**TASK ITEM**
Once the line holding "Page size: 1241x1753." is found in the listing below, write it out and each later line exactly, up to and including the one holding "For every layout".

**DATA TO PROCESS**
=====

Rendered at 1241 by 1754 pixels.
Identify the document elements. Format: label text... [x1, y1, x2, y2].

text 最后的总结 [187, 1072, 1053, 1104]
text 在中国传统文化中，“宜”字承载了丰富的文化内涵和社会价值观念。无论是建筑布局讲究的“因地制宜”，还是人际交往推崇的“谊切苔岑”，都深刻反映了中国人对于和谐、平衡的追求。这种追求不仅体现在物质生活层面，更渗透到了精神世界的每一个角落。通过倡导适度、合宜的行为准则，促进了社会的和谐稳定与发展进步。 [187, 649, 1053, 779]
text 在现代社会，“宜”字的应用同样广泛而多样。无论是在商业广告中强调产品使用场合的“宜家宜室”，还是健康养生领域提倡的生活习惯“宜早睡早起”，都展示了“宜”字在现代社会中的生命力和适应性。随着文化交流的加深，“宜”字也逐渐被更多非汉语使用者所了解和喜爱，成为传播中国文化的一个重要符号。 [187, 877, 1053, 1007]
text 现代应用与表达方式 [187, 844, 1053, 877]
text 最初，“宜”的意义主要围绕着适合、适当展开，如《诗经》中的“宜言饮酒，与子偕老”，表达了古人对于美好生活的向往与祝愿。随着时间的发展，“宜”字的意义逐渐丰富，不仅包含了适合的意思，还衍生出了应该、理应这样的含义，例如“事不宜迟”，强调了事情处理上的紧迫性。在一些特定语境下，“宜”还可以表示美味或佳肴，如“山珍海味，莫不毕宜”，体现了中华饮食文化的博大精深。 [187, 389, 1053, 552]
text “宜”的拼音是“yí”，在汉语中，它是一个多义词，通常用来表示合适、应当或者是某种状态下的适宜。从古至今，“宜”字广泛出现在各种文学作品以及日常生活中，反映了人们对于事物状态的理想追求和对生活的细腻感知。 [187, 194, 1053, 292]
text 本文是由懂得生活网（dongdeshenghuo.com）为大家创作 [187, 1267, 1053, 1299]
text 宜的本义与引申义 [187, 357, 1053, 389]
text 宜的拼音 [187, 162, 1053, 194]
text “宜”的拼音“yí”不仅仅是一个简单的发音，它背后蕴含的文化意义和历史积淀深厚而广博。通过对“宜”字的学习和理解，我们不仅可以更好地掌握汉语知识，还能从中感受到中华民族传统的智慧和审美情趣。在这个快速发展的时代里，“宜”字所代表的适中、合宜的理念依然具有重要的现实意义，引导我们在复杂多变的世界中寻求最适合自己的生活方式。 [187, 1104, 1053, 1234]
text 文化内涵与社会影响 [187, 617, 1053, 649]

=====

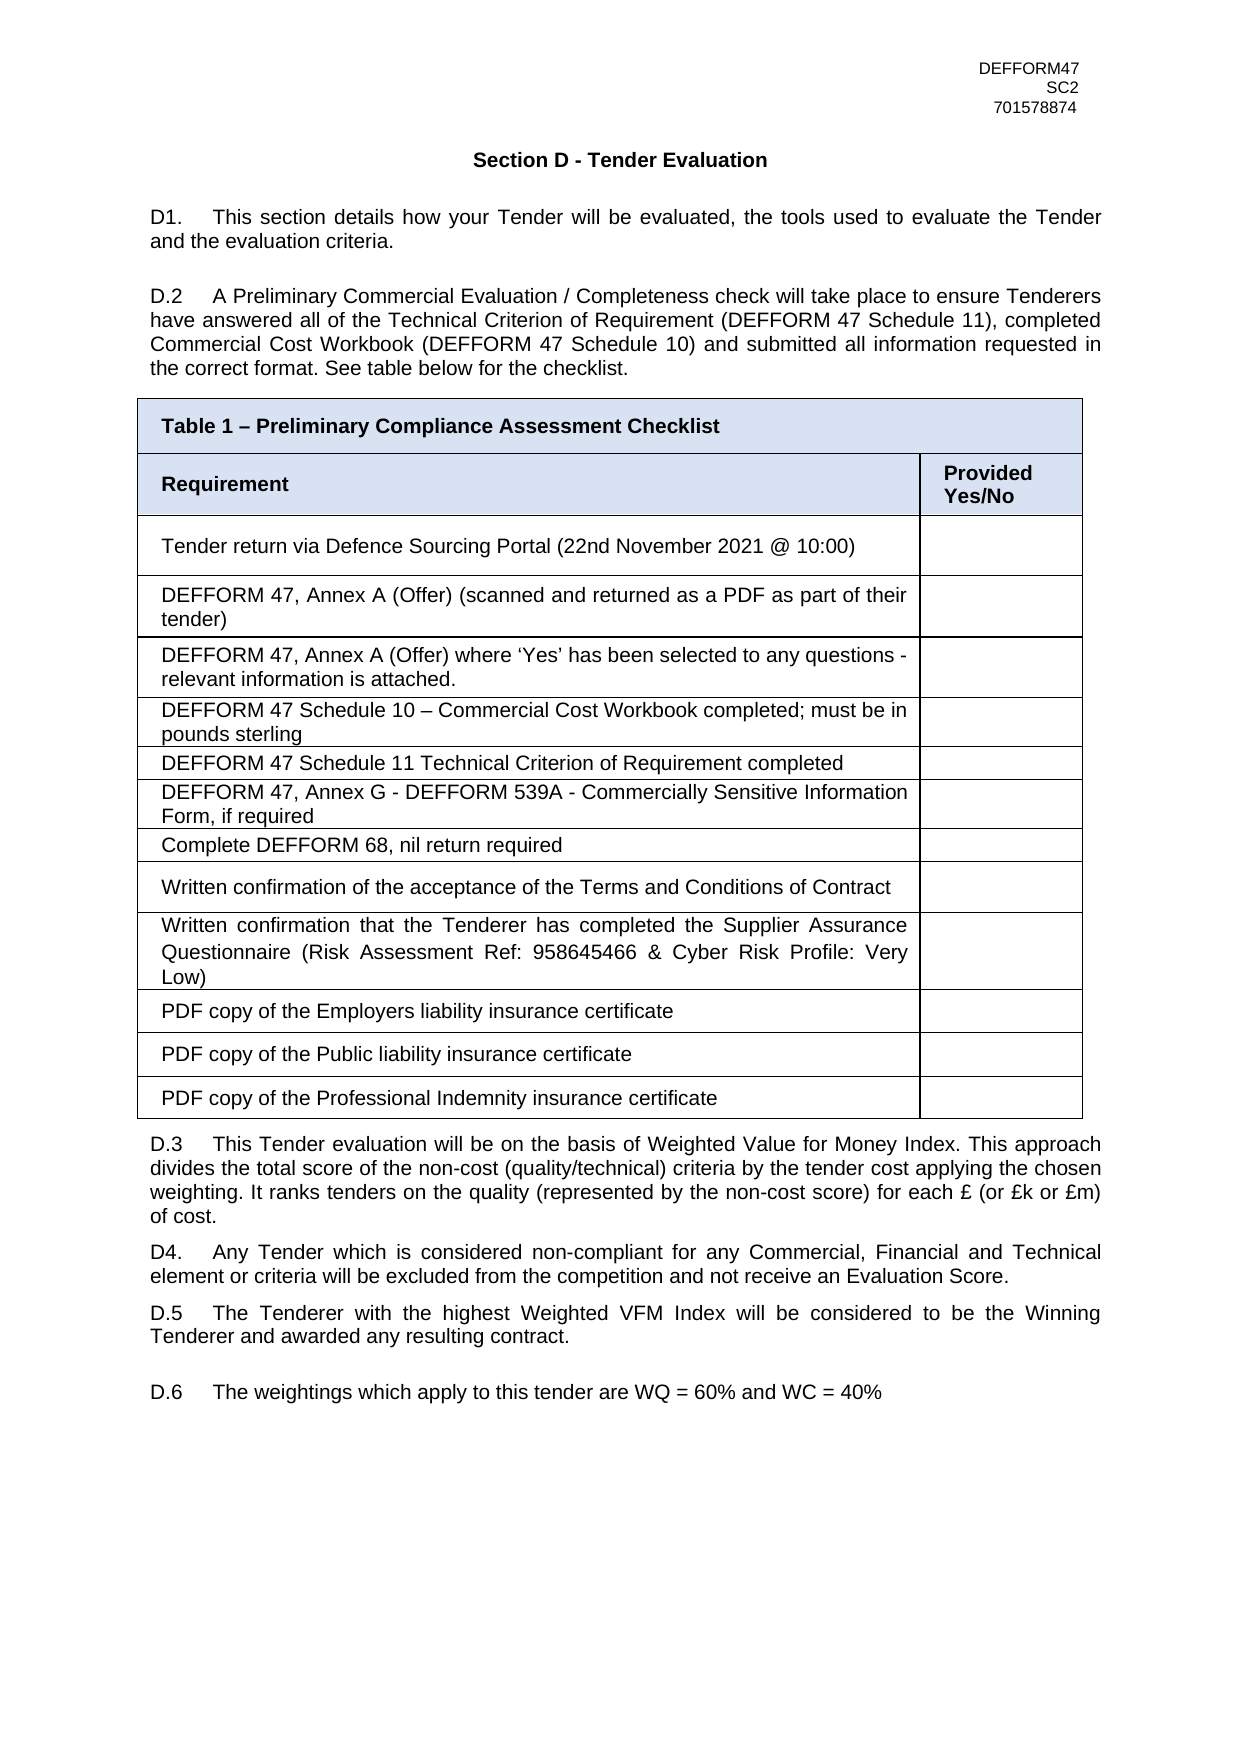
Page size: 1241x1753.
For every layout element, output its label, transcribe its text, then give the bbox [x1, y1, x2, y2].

=====

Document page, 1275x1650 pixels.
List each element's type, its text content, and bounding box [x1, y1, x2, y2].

=====

**FINAL ANSWER**
Page size: 1241x1753.
For every layout element, output its label, transcribe its text, then give the bbox [x1, y1, x2, y2].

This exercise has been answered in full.